What’s even more sad, looking at the broader national response of other MAHA figureheads to today’s Supreme Court ruling, is that none of them are even willing to throw RFK Jr. under the bus for totally and completely failing to represent them at the federal level, despite being the literal leader of their movement and the Secretary of the Department of Health and Human Services. Instead, they merely blame the court itself, or “Republicans” in some vague sense. Happily, at least a few of them have gone directly after Donald Trump for his efforts to climb into bed with Big Poison. I wonder if any of them actually regret voting for the man, given that the Biden administration was literally on their side in this particular fight?
“President Trump campaigned on MAHA and then filed legal briefs protecting Bayer-Monsanto from farmers who got cancer because of their products. That’s a serious betrayal,” said former Congressman Tim Ryan, one of the few congressional Democrats who publicly identifies as part of the MAHA movement. “There’s a real awakening happening in this country around food safety and toxic chemicals, and this court ruling cannot stop that.
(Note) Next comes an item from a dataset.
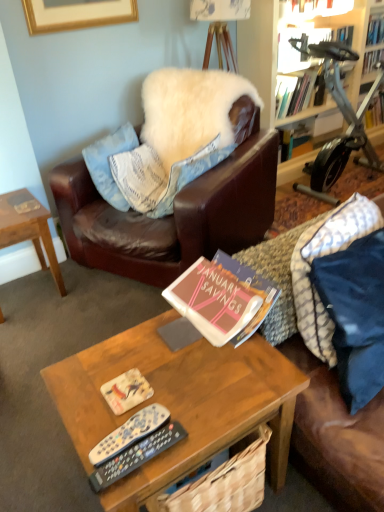
Image resolution: width=384 pixels, height=512 pixels. What are the coordinates of `free space in front of matte paper book cover at center` in the screenshot? It's located at (116, 428).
We’re going to keep fighting to help farmers transition away from these pesticides, and to hold the corporations that profit from them accountable.”
David Murphy, the founder of advocacy group United We Eat and former finance director of RFK Jr.’s own presidential campaign, meanwhile, railed on empty words from so-called Republican allies: “For decades, Republicans have preached about the importance of states’ rights and ‘pro-life values,’ but today’s ruling in favor of Bayer-Monsanto’s right to shield themselves from cancer lawsuits is more proof that this is just empty rhetoric from a morally bankrupt party and a Supreme Court that continues to put corporate profits over the health of Americans.”
And yet, RFK Jr. himself is totally silent. I suppose when you’re as busy as he is, you only have time to post about a few things each day, and today’s bandwidth was already taken up by Kennedy posting on … his enjoyment of recreational sailing with his rich family. As for Americans with cancer, uh … maybe you could try turning to raw milk? I hear RFK Jr. swears by the stuff.